Ismet Selamet - detikNews
Selasa, 19 Okt 2021 21:55 WIB
Jembatan Leuwi Dahu di Kampung Cibitung, Kabupaten Cianjur, bikin warga bingung karena tidak punya jalan penghubung. Warga pun menjulukinya jembatan siluman.
Jembatan 'siluman' yang buntung alias tanpa jalan penghubung. (Foto: Ismet Selamet/detikcom)
Cianjur -

Pemkab Cianjur memastikan akan membangun akses untuk jembatan di Desa Cibokor, Kecamatan Cibeber. Sekadar diketahui, jembatan yang baru selesai dibangun itu disorot publik lantaran kondisinya buntung alias tanpa jalan penghubung. Warga menyebutnya jembatan 'siluman'.

Kepala Dinas Pekerjaan Umum dan Penataan Ruang (PUPR) Eri Rihardiar mengatakan pihaknya sudah menerjunkan tim ke lapangan untuk menghitung biaya pembangunan akses jalan di kedua sisi jembatan. "Tim hari ini ke lapangan, menghitung berapa anggaran yang dibutuhkan untuk membangun akses jalan di kedua sisi jembatan yang viral kemarin," ucap Eri di Kantor PUPR Cianjur, Selasa (19/10/2021).

Menurutnya, jika anggaran yang dibutuhkan tidak besar, pembangunan akses jalan akan dilakukan di tahun ini dan masuk ke anggaran perubahan. "Kita lihat berapa biayanya, kalau tidak besar kita anggaran di APBD perubahan. Kalau cukup besar biayanya, kita anggarkan di APBD murni 2022. Kalau tahun depan juga tidak lama, tinggal dua bulan," tuturnya.

Namun, menurut Eri, pihaknya juga berkoordinasi dengan pemerintah desa, terkait pembagian kewenanganan untuk pembangunan. "Kalau memang desa ada anggaran, kita kolaborasi.
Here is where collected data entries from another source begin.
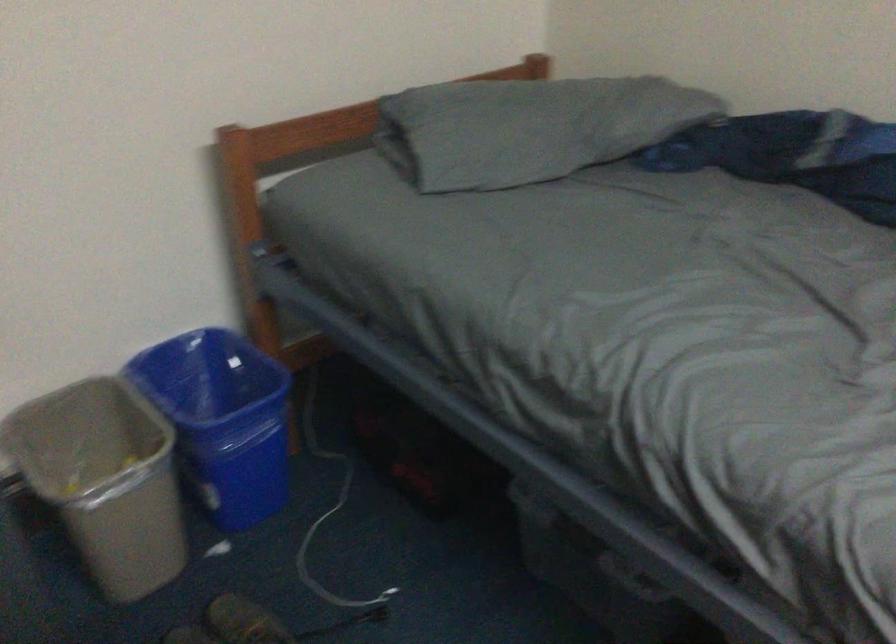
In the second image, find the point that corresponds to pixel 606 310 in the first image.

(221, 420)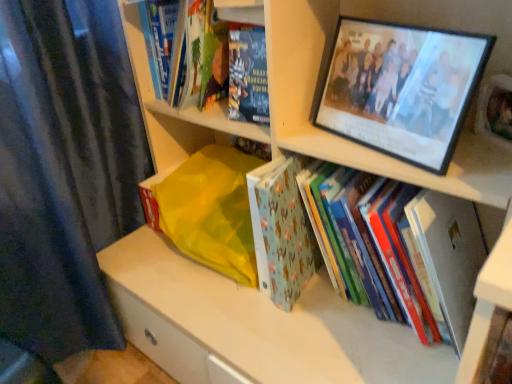
Question: Considering the relative sizes of hardcover book at lower right and hardcover book at center, marked as the 5th book in a left-to-right arrangement, in the image provided, is hardcover book at lower right thinner than hardcover book at center, marked as the 5th book in a left-to-right arrangement,?

Choices:
 (A) yes
 (B) no

Answer: (A)

Question: Is the depth of hardcover book at lower right greater than that of hardcover book at center, marked as the 5th book in a left-to-right arrangement?

Choices:
 (A) no
 (B) yes

Answer: (A)

Question: Does hardcover book at lower right have a greater width compared to hardcover book at center, the 1th book from the right?

Choices:
 (A) yes
 (B) no

Answer: (B)

Question: Would you say hardcover book at center, marked as the 5th book in a left-to-right arrangement, is part of hardcover book at lower right's contents?

Choices:
 (A) yes
 (B) no

Answer: (B)

Question: From a real-world perspective, is hardcover book at lower right physically below hardcover book at center, the 1th book from the right?

Choices:
 (A) no
 (B) yes

Answer: (A)

Question: Does hardcover book at lower right have a lesser height compared to hardcover book at center, marked as the 5th book in a left-to-right arrangement?

Choices:
 (A) no
 (B) yes

Answer: (A)

Question: From a real-world perspective, is hardcover book at upper left, placed as the second book when sorted from left to right, on hardcover book at upper left, which ranks as the first book in left-to-right order?

Choices:
 (A) yes
 (B) no

Answer: (A)

Question: From a real-world perspective, is hardcover book at upper left, the fourth book viewed from the right, under hardcover book at upper left, positioned as the fifth book in right-to-left order?

Choices:
 (A) yes
 (B) no

Answer: (B)

Question: Is the position of hardcover book at upper left, the fourth book viewed from the right, more distant than that of hardcover book at upper left, which ranks as the first book in left-to-right order?

Choices:
 (A) no
 (B) yes

Answer: (A)

Question: Does hardcover book at upper left, the fourth book viewed from the right, have a lesser width compared to hardcover book at upper left, which ranks as the first book in left-to-right order?

Choices:
 (A) no
 (B) yes

Answer: (A)

Question: Is hardcover book at upper left, placed as the second book when sorted from left to right, located outside hardcover book at upper left, which ranks as the first book in left-to-right order?

Choices:
 (A) yes
 (B) no

Answer: (A)

Question: Is hardcover book at upper left, the fourth book viewed from the right, to the left of hardcover book at upper left, which ranks as the first book in left-to-right order, from the viewer's perspective?

Choices:
 (A) no
 (B) yes

Answer: (A)

Question: Could you tell me if hardcover book at upper left, positioned as the fifth book in right-to-left order, is turned towards light blue fabric book at center, acting as the fourth book starting from the left?

Choices:
 (A) no
 (B) yes

Answer: (A)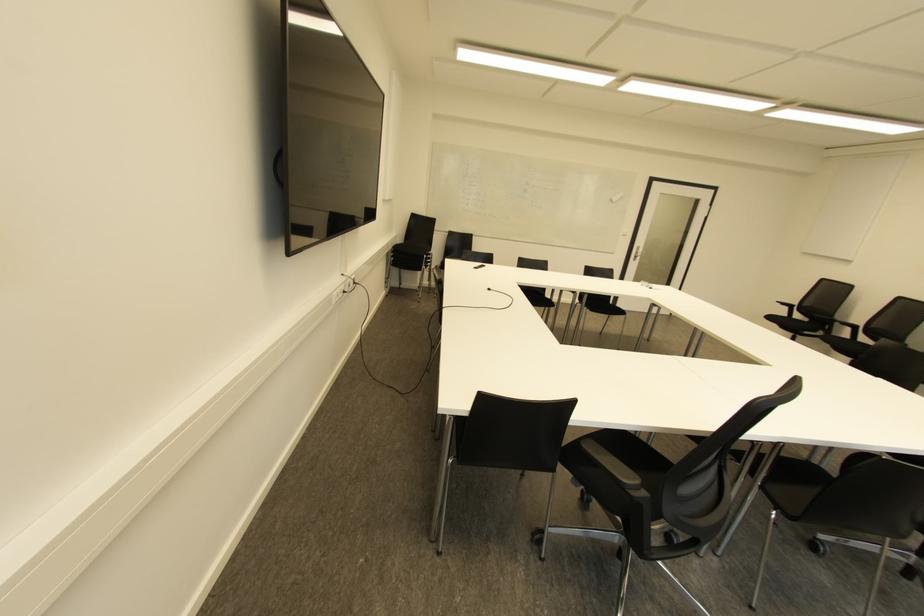
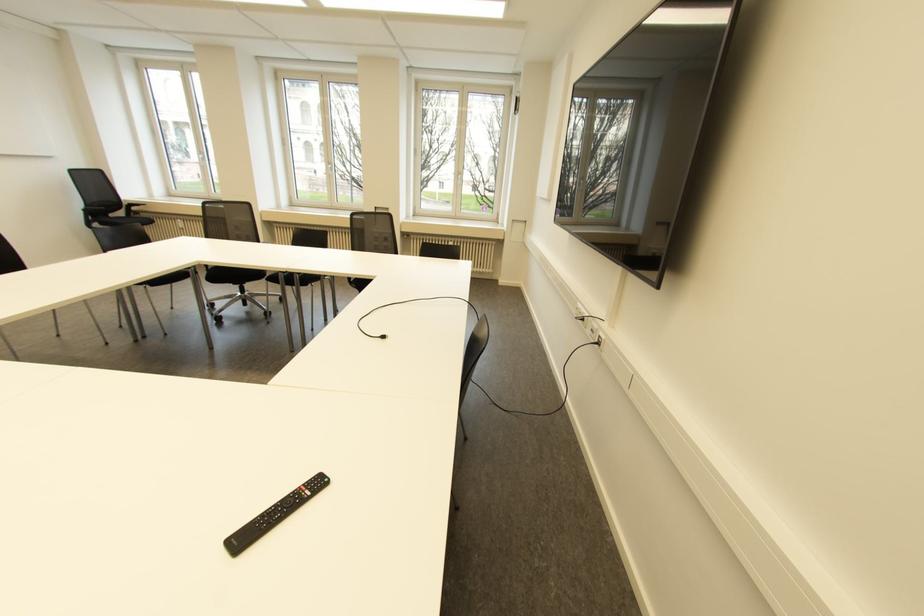
Question: I am providing you with two images of the same scene from different viewpoints. Which of the following objects are not visible in image2?

Choices:
 (A) chair sitting surface
 (B) black remote control
 (C) black chair armrest
 (D) monopoly game box

Answer: (A)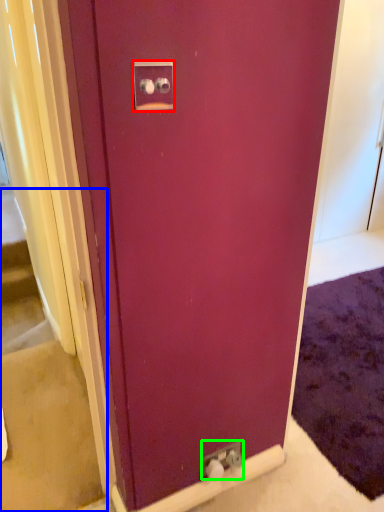
Question: Estimate the real-world distances between objects in this image. Which object is farther from electric outlet (highlighted by a red box), stairwell (highlighted by a blue box) or electric outlet (highlighted by a green box)?

Choices:
 (A) stairwell
 (B) electric outlet

Answer: (A)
Jadi pembangunan ada yang dari APBD dan dan dana desa. Tapi kalau memang desa tidak ada anggaran, kita akan bangun seluruhnya agar bisa segera digunakan," ucap Eri.

Bupati Cianjur Herman Suherman mengatakan pihaknya segera menganggarkan pembangunan akses penghubung Jembatan Leuwi Dahu. Dia menjelaskan jalan tersebut sebenarnya merupakan kewenangan desa.

"PUPR sudah diminta untuk dianggarkan, kalau bisa di akhir tahun sudah selesai. Kita kolaborasi juga dengan desa, pemerintah desa ada anggaran berapa, nanti selebihnya oleh PUPR. Bukan hanya jalan, tapi TPT (Tembok Penahanan Tanah), supaya jalan dan jembatan tak cepat rusak oleh luapan air sungai," kata Herman.

Kepala Desa Cibokor Elian Syahudin mengatakan pihaknya hanya memiliki anggaran sebesar Rp 70 juta untuk pembangunan jalan penghubung jembatan. Anggaran tersebut dinilai minim, sebab ada dua sisi jalan yang harus dibangun. Termasuk pembangunan TPT, sebab air sungai yang mengalir di bawah jembatan kerap meluap.

"Jadi kalaupun dipaksakan hanya dengan anggaran segitu, tidak akan tuntas. Makanya saya harap ada perhatian dari Pemkab. Alhamdulillah tadi siang sudah ada tim dari Dinas PUPR yang mengukur dan menghitung anggaran yang dibutuhkan. Saya harap dengan respon tersebut, akses bisa segera dibangun dan jembatan bisa secepatnya digunakan warga," tutur Elian.